WHAT TO WORK ON: Replace every "Zweck" with "Ziel" in the material from its first line up to and including the line with "Доставка курьером". Write out only those lines again, with nothing else changed.

START EXERCISE MATERIAL

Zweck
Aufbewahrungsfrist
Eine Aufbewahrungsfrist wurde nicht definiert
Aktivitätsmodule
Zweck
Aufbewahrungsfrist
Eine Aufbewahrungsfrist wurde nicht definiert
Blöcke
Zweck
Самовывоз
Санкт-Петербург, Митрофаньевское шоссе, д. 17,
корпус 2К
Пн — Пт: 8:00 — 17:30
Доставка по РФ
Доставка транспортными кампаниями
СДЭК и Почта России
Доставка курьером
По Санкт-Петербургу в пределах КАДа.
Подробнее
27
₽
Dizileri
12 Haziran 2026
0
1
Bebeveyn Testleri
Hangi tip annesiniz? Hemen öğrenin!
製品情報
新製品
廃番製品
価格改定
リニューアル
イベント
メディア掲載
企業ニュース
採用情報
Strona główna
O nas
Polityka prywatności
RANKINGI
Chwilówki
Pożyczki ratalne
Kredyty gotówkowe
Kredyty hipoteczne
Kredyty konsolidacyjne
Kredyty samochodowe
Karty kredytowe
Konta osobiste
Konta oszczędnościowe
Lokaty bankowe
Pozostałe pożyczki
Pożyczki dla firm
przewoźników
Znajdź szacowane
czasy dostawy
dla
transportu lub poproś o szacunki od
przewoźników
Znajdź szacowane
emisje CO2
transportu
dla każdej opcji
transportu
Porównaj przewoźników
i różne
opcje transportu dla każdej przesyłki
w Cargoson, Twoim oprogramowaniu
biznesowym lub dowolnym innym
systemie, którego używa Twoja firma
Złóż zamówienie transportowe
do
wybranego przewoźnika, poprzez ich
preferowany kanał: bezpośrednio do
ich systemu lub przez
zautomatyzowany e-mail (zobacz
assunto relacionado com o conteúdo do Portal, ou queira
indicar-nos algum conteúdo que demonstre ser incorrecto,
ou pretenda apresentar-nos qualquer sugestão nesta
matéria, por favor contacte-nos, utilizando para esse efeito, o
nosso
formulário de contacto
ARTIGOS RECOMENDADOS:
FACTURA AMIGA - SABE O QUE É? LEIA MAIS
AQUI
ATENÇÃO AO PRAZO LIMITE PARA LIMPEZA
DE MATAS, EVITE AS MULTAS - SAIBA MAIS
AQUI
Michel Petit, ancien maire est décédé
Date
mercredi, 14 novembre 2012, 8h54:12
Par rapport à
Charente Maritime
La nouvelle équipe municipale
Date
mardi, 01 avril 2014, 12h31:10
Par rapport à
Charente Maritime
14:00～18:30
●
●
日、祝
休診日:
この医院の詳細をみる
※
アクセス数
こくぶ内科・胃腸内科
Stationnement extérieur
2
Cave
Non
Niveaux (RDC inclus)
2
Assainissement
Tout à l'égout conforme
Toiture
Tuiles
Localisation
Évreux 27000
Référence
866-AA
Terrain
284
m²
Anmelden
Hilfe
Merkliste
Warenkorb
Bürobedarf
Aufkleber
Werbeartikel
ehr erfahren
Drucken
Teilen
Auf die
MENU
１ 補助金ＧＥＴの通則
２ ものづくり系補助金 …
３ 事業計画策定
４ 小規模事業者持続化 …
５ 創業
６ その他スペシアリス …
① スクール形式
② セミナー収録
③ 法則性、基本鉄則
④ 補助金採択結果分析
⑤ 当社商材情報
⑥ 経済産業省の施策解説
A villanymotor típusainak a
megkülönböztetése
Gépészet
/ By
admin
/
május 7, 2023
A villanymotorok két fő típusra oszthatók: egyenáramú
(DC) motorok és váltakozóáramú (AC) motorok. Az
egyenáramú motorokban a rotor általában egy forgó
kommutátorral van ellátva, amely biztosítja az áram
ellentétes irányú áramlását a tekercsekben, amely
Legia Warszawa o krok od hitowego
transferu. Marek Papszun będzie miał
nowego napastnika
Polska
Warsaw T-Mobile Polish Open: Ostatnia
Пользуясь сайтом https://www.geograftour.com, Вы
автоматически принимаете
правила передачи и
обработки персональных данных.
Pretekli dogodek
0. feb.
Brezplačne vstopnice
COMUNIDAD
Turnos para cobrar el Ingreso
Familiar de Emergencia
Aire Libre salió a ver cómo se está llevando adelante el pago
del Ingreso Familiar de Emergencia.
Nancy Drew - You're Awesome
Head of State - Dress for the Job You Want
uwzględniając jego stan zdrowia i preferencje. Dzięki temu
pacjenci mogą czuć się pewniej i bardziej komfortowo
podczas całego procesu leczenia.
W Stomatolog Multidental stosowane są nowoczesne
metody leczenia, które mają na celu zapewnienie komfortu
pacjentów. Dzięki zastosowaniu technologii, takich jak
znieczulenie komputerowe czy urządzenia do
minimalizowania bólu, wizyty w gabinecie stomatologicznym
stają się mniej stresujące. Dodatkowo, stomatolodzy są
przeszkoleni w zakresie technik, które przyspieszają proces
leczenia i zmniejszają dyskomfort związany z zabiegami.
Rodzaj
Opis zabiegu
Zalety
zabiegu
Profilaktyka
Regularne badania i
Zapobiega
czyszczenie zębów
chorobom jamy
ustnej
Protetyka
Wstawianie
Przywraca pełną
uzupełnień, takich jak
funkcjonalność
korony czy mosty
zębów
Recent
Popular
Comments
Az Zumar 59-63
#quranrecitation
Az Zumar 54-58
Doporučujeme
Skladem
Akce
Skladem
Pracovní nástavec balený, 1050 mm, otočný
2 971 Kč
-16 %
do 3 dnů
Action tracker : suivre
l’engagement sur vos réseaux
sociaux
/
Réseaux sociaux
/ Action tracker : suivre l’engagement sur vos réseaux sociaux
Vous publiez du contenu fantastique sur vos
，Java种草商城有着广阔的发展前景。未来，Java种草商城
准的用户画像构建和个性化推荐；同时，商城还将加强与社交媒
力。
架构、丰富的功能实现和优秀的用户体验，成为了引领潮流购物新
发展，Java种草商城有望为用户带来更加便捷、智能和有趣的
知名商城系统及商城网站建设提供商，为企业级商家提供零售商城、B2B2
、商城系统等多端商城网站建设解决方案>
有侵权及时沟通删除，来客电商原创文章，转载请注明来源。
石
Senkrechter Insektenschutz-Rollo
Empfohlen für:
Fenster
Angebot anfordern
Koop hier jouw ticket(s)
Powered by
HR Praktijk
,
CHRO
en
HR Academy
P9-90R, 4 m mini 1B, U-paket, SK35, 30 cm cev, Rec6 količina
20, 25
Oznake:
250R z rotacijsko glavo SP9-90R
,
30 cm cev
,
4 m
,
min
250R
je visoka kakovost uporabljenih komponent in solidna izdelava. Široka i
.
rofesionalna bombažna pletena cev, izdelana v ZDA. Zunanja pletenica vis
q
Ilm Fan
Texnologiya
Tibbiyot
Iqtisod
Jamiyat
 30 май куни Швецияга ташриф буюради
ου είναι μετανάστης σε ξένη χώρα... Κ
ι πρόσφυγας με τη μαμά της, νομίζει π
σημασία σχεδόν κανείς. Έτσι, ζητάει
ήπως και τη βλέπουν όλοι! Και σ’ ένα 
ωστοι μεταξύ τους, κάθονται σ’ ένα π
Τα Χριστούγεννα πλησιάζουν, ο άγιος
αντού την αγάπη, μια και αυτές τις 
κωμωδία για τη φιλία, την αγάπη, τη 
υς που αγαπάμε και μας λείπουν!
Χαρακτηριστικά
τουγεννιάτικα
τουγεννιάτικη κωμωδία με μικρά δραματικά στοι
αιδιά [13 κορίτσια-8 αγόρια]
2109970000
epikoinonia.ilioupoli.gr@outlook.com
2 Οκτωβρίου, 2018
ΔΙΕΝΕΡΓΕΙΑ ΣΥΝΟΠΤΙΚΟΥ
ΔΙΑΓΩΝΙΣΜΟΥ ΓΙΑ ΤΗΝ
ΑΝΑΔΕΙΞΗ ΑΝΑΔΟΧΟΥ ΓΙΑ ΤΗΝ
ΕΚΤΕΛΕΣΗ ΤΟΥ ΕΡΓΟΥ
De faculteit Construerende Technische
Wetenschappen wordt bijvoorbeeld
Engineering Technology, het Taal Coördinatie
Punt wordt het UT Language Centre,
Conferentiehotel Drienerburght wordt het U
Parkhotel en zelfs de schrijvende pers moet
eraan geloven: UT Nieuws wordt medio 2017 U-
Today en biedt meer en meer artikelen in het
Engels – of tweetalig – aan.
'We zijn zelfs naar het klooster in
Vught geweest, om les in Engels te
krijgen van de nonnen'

END EXERCISE MATERIAL

REPLY TO THE TASK:
Ziel
Aufbewahrungsfrist
Eine Aufbewahrungsfrist wurde nicht definiert
Aktivitätsmodule
Ziel
Aufbewahrungsfrist
Eine Aufbewahrungsfrist wurde nicht definiert
Blöcke
Ziel
Самовывоз
Санкт-Петербург, Митрофаньевское шоссе, д. 17,
корпус 2К
Пн — Пт: 8:00 — 17:30
Доставка по РФ
Доставка транспортными кампаниями
СДЭК и Почта России
Доставка курьером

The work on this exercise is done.